There is no martial music to cheer you on; only the monotonous command, "Close up, men!" You lose consciousness of your soul, you know only that you have a body. Even that seems not to belong to you, it seems a badly oiled machine, part of a greater machine. And, then, on hot days the thirst! Your canteen will soon be exhausted; you will look with longing eyes at every stagnant puddle, and when a brook is reached – I have then seen men break through all restraint and madly dash at the water in spite of the drawn swords of officers vainly struggling to keep the ranks whole. As the day wanes the weariness amounts to agony. Every bone aches, every nerve is unstrung; strong men lose their self-control, sometimes almost their manhood.

The moods of men on the march are a curious study. Perhaps early in the day the whole line will break into song, especially if the route happens to be through an inhabited town. The Maryland villages used to ring with

"John Brown's body lies a-mouldering in the grave,

But his soul goes marching on."

Then silence will fall on every one as the burden begins to tell. Not a word will be spoken until some one breaks out with an oath, and then, all up and down the line, every man who ever swears will answer and the air will be blue with blasphemy.

War takes no account of Sabbaths. We often marched day after day until we fairly lost track of time and you might hear a dialogue like the following:

"Bill, what day is this?"

"Why, don't you know? This is Sunday."

"By George! is that so? Well, there's no rest for the wicked!"

And then the men would begin to talk about home, and somehow over the rudeness of war and the weariness of the march a breath of hallowed air would seem to waft itself, and the far-off sound of Sabbath bells would seem to steal, and the dim faces of distant loved ones would rise before us, until the spell would perhaps be broken by another chorus of profanity.
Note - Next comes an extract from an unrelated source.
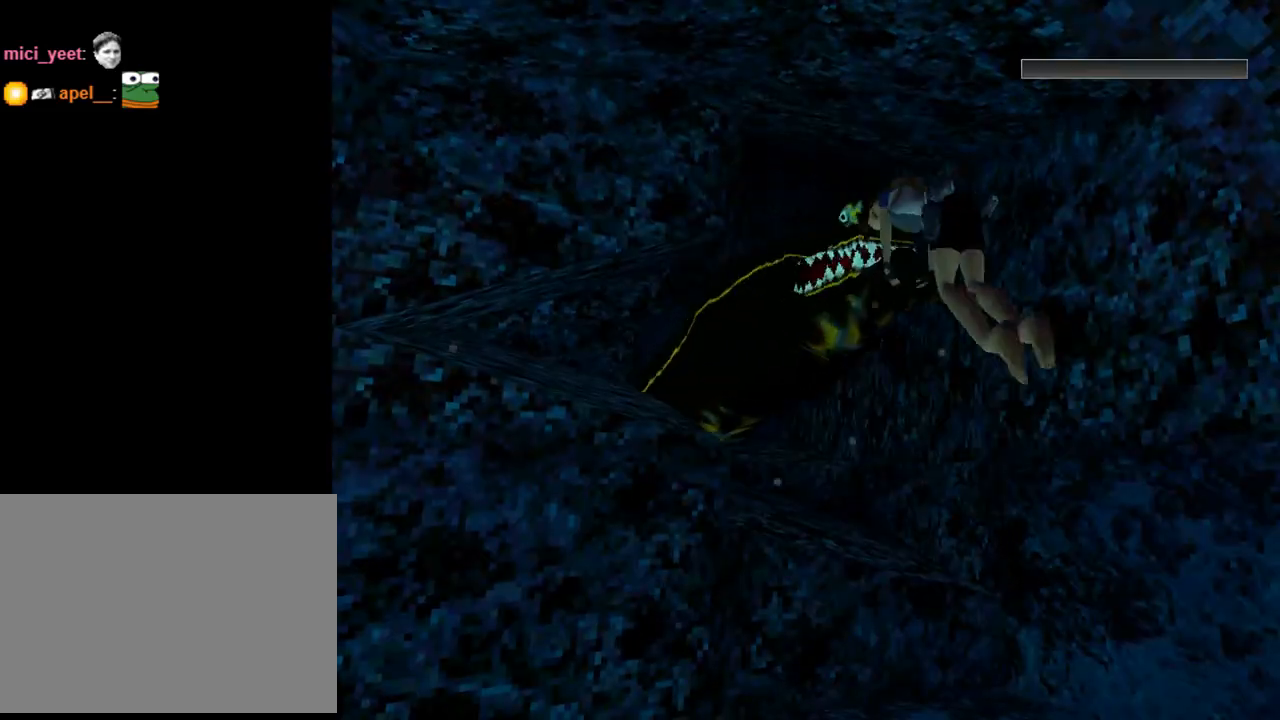
{"buttons": [], "left_stick": "center", "events": []}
By force of stern necessity we became a good marching regiment long before we had half learned tactical drill, and the discipline did several important things for us. Our marching was not peaceful; it was through a hostile country. The enemy's cavalry hung about our flanks and rear and the sound of cannon was frequent. We had as yet no fighting but we were constantly threatened, and that helped the discipline. It taught us unceasing vigilance and the need of perpetual readiness; it also tried the nerves of our officers. The unfit ones began to drop off. First our lieutenant-colonel, then our major was smitten with what the men called "cannon fever." Their health failed suddenly, their resignations were offered and accepted and we were well rid of them. The captain of Company A, who now became major, was a fine type of the class of men by whom our volunteer army was mainly officered. He was a plain citizen who had been superintendent in a manufactory, and his military knowledge was only such as could be gained in a militia company. He had however, a strong soldierly instinct, and better still, his personal character compelled respect. Familiar in manner with no "airs," yet always dignified and firm; modest, yet as we found when the test came, unflinchingly brave; with keen natural intelligence, quick to grasp a situation and prompt in action he proved that good officers are born, not made. His awkwardness on horseback afforded amusement only for a little while. In a few weeks he rode like a cavalryman, and every fresh trial of his quality raised him in our esteem and affection.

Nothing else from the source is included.